There are a variety of ways that you could do it. The first way that I thought
of would be to transform the outer sequence with SEQ_FOR_EACH_I and then process
the result with SEQ_FOR_EACH_I...
#include <boost/preprocessor/seq/for_each.hpp>
#include <boost/preprocessor/seq/for_each_i.hpp>
#include <boost/preprocessor/tuple/elem.hpp>
#define A(r, _, i, elem) ((i, elem))
#define B(r, _, pair) \
BOOST_PP_SEQ_FOR_EACH_I( \
C, \
BOOST_PP_TUPLE_ELEM(2, 0, pair), \
BOOST_PP_TUPLE_ELEM(2, 1, pair) \
) \
/**/
#define C(r, i, j, elem) elem(i, j)
BOOST_PP_SEQ_FOR_EACH(
B, ~,
BOOST_PP_SEQ_FOR_EACH_I(
A, ~,
((a)(b)(c))
((d)(e)(f))
((g)(h)(i))
)
)
--> a(0, 0) b(0, 1) c(0, 2) d(1, 0) e(1, 1) f(1, 2) g(2, 0) h(2, 1) i(2, 2)

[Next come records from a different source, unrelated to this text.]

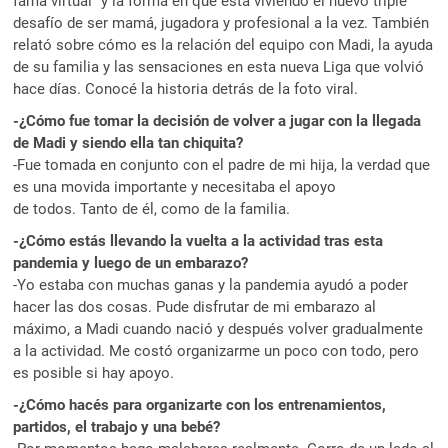
fama virtual” y la forma en que está viviendo el nuevo triple
desafío de ser mamá, jugadora y profesional a la vez. También
relató sobre cómo es la relación del equipo con Madi, la ayuda
de su familia y las sensaciones en esta nueva Liga que volvió
hace días. Conocé la historia detrás de la foto viral.
-¿Cómo fue tomar la decisión de volver a jugar con la llegada
de Madi y siendo ella tan chiquita?
-Fue tomada en conjunto con el padre de mi hija, la verdad que
es una movida importante y necesitaba el apoyo
de todos. Tanto de él, como de la familia.
-¿Cómo estás llevando la vuelta a la actividad tras esta
pandemia y luego de un embarazo?
-Yo estaba con muchas ganas y la pandemia ayudó a poder
hacer las dos cosas. Pude disfrutar de mi embarazo al
máximo, a Madi cuando nació y después volver gradualmente
a la actividad. Me costó organizarme un poco con todo, pero
es posible si hay apoyo.
-¿Cómo hacés para organizarte con los entrenamientos,
partidos, el trabajo y una bebé?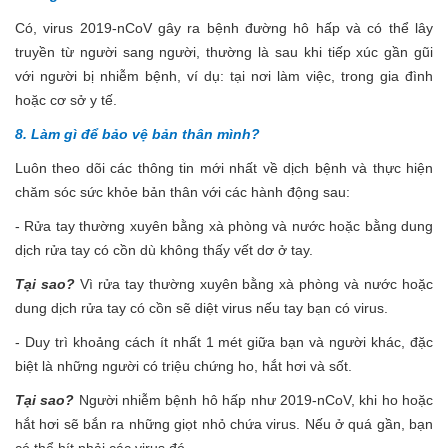
Có, virus 2019-nCoV gây ra bệnh đường hô hấp và có thể lây
truyền từ người sang người, thường là sau khi tiếp xúc gần gũi
với người bị nhiễm bệnh, ví dụ: tại nơi làm việc, trong gia đình
hoặc cơ sở y tế.
8. Làm gì để bảo vệ bản thân mình?
Luôn theo dõi các thông tin mới nhất về dịch bệnh và thực hiện
chăm sóc sức khỏe bản thân với các hành động sau:
- Rửa tay thường xuyên bằng xà phòng và nước hoặc bằng dung
dịch rửa tay có cồn dù không thấy vết dơ ở tay.
Tại sao?
Vì rửa tay thường xuyên bằng xà phòng và nước hoặc
dung dịch rửa tay có cồn sẽ diệt virus nếu tay bạn có virus.
- Duy trì khoảng cách ít nhất 1 mét giữa bạn và người khác, đặc
biệt là những người có triệu chứng ho, hắt hơi và sốt.
Tại sao?
Người nhiễm bệnh hô hấp như 2019-nCoV, khi ho hoặc
hắt hơi sẽ bắn ra những giọt nhỏ chứa virus. Nếu ở quá gần, bạn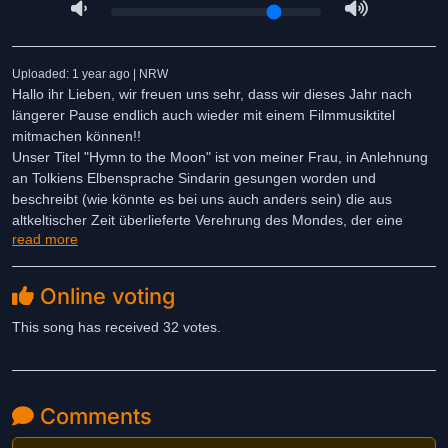
Uploaded: 1 year ago | NRW
Hallo ihr Lieben, wir freuen uns sehr, dass wir dieses Jahr nach
längerer Pause endlich auch wieder mit einem Filmmusiktitel
mitmachen können!!
Unser Titel "Hymn to the Moon" ist von meiner Frau, in Anlehnung
an Tolkiens Elbensprache Sindarin gesungen worden und
beschreibt (wie könnte es bei uns auch anders sein) die aus
altkeltischer Zeit überlieferte Verehrung des Mondes, der eine
read more
wichtige Rolle bei ihren Zyklen und Festen spielte. Priesterinnen
waren maßgeblich an den Ritualen beteiligt!
Die Streichinstrumente (Cello und Viola) sind physical modeling
Online voting
Instrumente, die nicht gesampled, sondern life performed wurden!
Dadurch konnten wir (..unserer Meinung nach) eine natürlichere
This song has received 32 votes.
Klangästhetik erzielen als mit einer Sample Library.
Ansonsten ist alles wieder (..auch wie immer) in unserem
Wohnzimmer komponiert, aufgenommen und gemastert worden.
Wir wünschen euch viel Spass mit unserer Musik und hoffen, dass
Comments
sie euch gefällt, auch wenn unsere Art ein bisschen "speziell" ist!!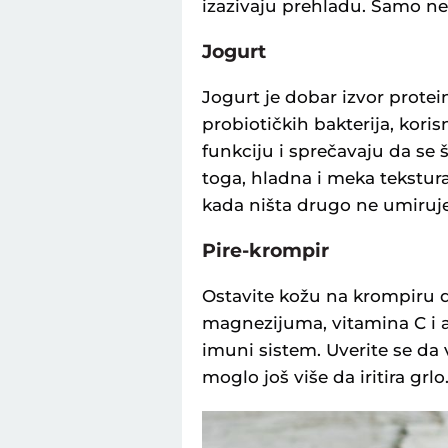
izazivaju prehladu. Samo ne 
Jogurt
Jogurt je dobar izvor protein
probiotičkih bakterija, kori
funkciju i sprečavaju da se 
toga, hladna i meka tekstura
kada ništa drugo ne umiruje
Pire-krompir
Ostavite kožu na krompiru d
magnezijuma, vitamina C i a
imuni sistem. Uverite se da v
moglo još više da iritira grlo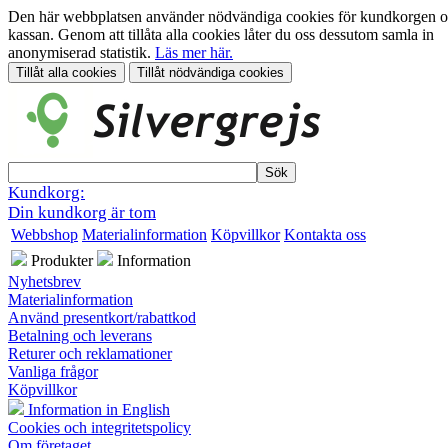
Den här webbplatsen använder nödvändiga cookies för kundkorgen 
kassan. Genom att tillåta alla cookies låter du oss dessutom samla in
anonymiserad statistik.
Läs mer här.
Kundkorg:
Din kundkorg är tom
Webbshop
Materialinformation
Köpvillkor
Kontakta oss
Produkter
Information
Nyhetsbrev
Materialinformation
Använd presentkort/rabattkod
Betalning och leverans
Returer och reklamationer
Vanliga frågor
Köpvillkor
Information in English
Cookies och integritetspolicy
Om företaget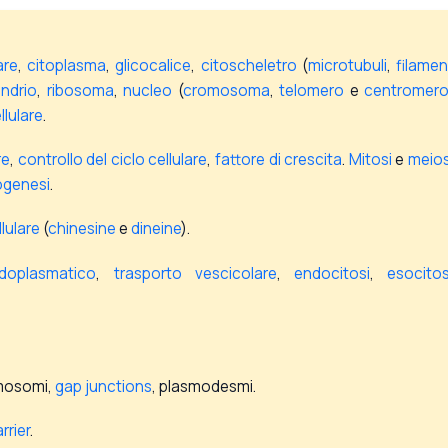
are
,
citoplasma
,
glicocalice
,
citoscheletro
(
microtubuli
,
filamen
ndrio
,
ribosoma
,
nucleo
(
cromosoma
,
telomero
e
centromero
lulare
.
re
,
controllo del ciclo cellulare
,
fattore di crescita
.
Mitosi
e
meios
ogenesi
.
lulare
(
chinesine
e
dineine
).
doplasmatico
,
trasporto vescicolare
,
endocitosi
,
esocitos
mosomi,
gap junctions
, plasmodesmi.
rrier
.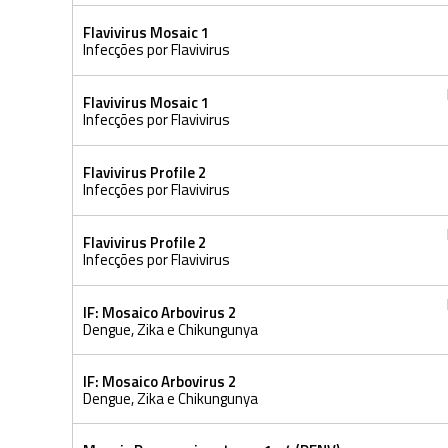
Flavivirus Mosaic 1
Infecções por Flavivirus
Flavivirus Mosaic 1
Infecções por Flavivirus
Flavivirus Profile 2
Infecções por Flavivirus
Flavivirus Profile 2
Infecções por Flavivirus
IF: Mosaico Arbovirus 2
Dengue, Zika e Chikungunya
IF: Mosaico Arbovirus 2
Dengue, Zika e Chikungunya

That is probably what I'd do, and is probably more efficient than REPEAT
w/SEQ_ELEM.
To answer you're other question, yes, REPEAT is reentrant.
> Also, do I understand correctly, that, if I wanted to wrap
> the call to REPEAT in yet another macro, something like
> SEQ_ENUM[_TRAILING](seq, macro), I would have to take care
> myself of this macro to be reentrant? In the simplest case,
> I would just have to provide two identical macros, SEQ_ENUM_0
> and SEQ_ENUM_1, and use the first one outside, and the second
> -- inside (this would take care of one layer nesting).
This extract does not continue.